Hey there! I’m trying to play with nextflow and La...
# help
s
Hey there! I’m trying to play with nextflow and LakeFS.. locally they seem to be working nicely together, however, when I configure nextflow to work with AWS batch, the instances seem to have the wrong credentials. Any good reference for this setup?
a
I have no personal experience with Nextflow. For any tool that expects to use S3, you will need to configure: • Access key ID and secret key generated on the lakeFS account • The lakeFS URL in the S3 endpoint. After all, you probably never want your tool to access AWS S3: it typically accesses lakeFS using the S3 protocol. We had a bunch of blogs about this for various tools, but not Nextflow. Our AWS CLI doc really describes how to configure any Boto tool to work with lakeFS; you might want to start there?
s
Using that in the local setup (nextflow+LakeFS) works just fine… it’s that transition the AWS batch
a
Can you configure the endpoint that AWS Batch will use to access S3? Otherwise it will be much tougher to get it to talk to lakeFS. It will need to know the URL of your lakeFS server somehow.
s
I think the problem is somehow with the credentials rather than the endpoint
a
Yeah, that's entirely possible. The thing is that it can be really difficult to tell the two apart: if I get an access key from lakeFS and use it to sign a request to AWS, it just says "Unauthorized". Can you share any details of the configuration that you used? What errors you do see, of course, but also the AWS -side "client- configuration, and also where the lakeFS server lives, how its endpoint works, and what it logs?
x
One possible solution I see is can somehow lakeFS honor the aws credentials as well. e.g. if the aws credentials has the same permission to access lakeFS s3 storage, it could access lakeFS data too (by some configuration that user can enable). hmmm, sry, nvm. maybe that wound not work too, since endpoint still diffs.

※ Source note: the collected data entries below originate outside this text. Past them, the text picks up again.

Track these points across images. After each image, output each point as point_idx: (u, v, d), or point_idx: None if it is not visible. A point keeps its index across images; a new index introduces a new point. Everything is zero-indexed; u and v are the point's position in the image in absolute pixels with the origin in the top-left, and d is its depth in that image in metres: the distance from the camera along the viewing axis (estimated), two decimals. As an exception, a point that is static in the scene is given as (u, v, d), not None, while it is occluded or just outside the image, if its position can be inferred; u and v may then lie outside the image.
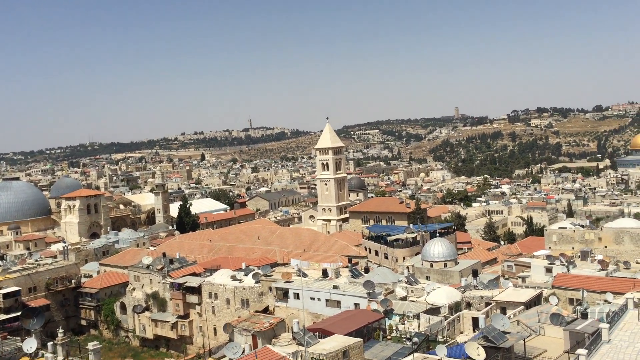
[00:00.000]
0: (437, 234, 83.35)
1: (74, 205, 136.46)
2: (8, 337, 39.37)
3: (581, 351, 28.13)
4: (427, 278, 66.84)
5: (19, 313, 75.76)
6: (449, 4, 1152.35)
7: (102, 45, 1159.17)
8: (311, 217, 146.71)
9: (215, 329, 71.37)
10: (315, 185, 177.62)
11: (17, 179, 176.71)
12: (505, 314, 45.69)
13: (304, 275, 67.32)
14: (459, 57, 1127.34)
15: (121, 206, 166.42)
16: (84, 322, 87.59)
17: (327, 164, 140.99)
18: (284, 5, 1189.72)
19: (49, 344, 35.27)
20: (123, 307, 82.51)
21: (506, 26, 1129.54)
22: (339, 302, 58.52)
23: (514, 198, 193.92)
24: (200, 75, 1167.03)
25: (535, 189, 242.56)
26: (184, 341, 75.11)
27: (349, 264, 73.33)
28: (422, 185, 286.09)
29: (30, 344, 35.22)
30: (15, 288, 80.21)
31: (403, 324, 47.05)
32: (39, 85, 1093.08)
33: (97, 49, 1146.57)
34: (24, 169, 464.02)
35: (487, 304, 50.11)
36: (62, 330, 36.09)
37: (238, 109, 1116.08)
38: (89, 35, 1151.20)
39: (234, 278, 72.15)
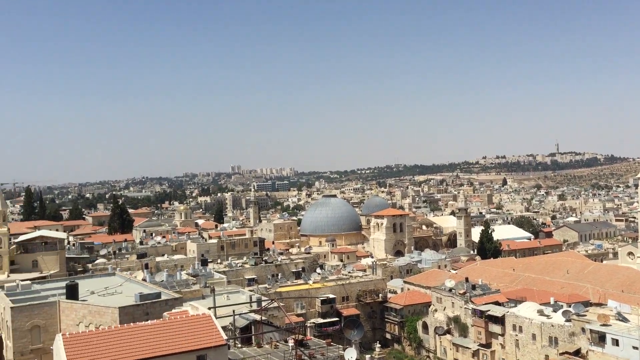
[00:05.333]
0: None
1: (382, 223, 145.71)
2: (332, 344, 43.26)
3: None
4: None
5: (335, 319, 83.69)
6: None
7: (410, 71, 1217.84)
8: (630, 253, 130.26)
9: (518, 364, 68.15)
10: (635, 218, 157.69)
11: (334, 196, 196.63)
12: None
13: (625, 320, 59.92)
14: None
15: (423, 227, 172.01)
16: (388, 336, 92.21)
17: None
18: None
19: (367, 356, 37.81)
20: (425, 327, 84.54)
21: None
22: (669, 357, 50.53)
23: None
24: (503, 97, 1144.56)
25: None
26: (484, 371, 73.44)
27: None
28: None
29: (350, 354, 38.26)
30: (331, 295, 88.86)
31: None
32: (353, 115, 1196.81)
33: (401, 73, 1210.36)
34: (338, 187, 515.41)
35: None
36: (379, 345, 38.29)
37: (544, 133, 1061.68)
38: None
39: (540, 313, 68.08)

we currently setup lakeFS on EKS with s3 and dynamodb as storage.
a
Yeah @Xubo Fei, this would be really useful. The issue is that AWS provides little way to determine that an access key is valid. And even after that -- I end up having to provide my AWS credentials to lakeFS. That is not only horrible security, but managing the same credentials on two different systems will be a really poor admin experience. We've been thinking about this, as you can see. Currently the best experience is to use lakeFS access keys for everything, and then maybe ask lakeFS for presigned URLs to access its S3 storage. It's a bit weird and doesn't work with everything. But with presigned URLs, today you can use lakeFS for all flows with just lakeFS access key credentials. Still might not help @Sivan Bercovici if we cannot configure the right S3 endpoint.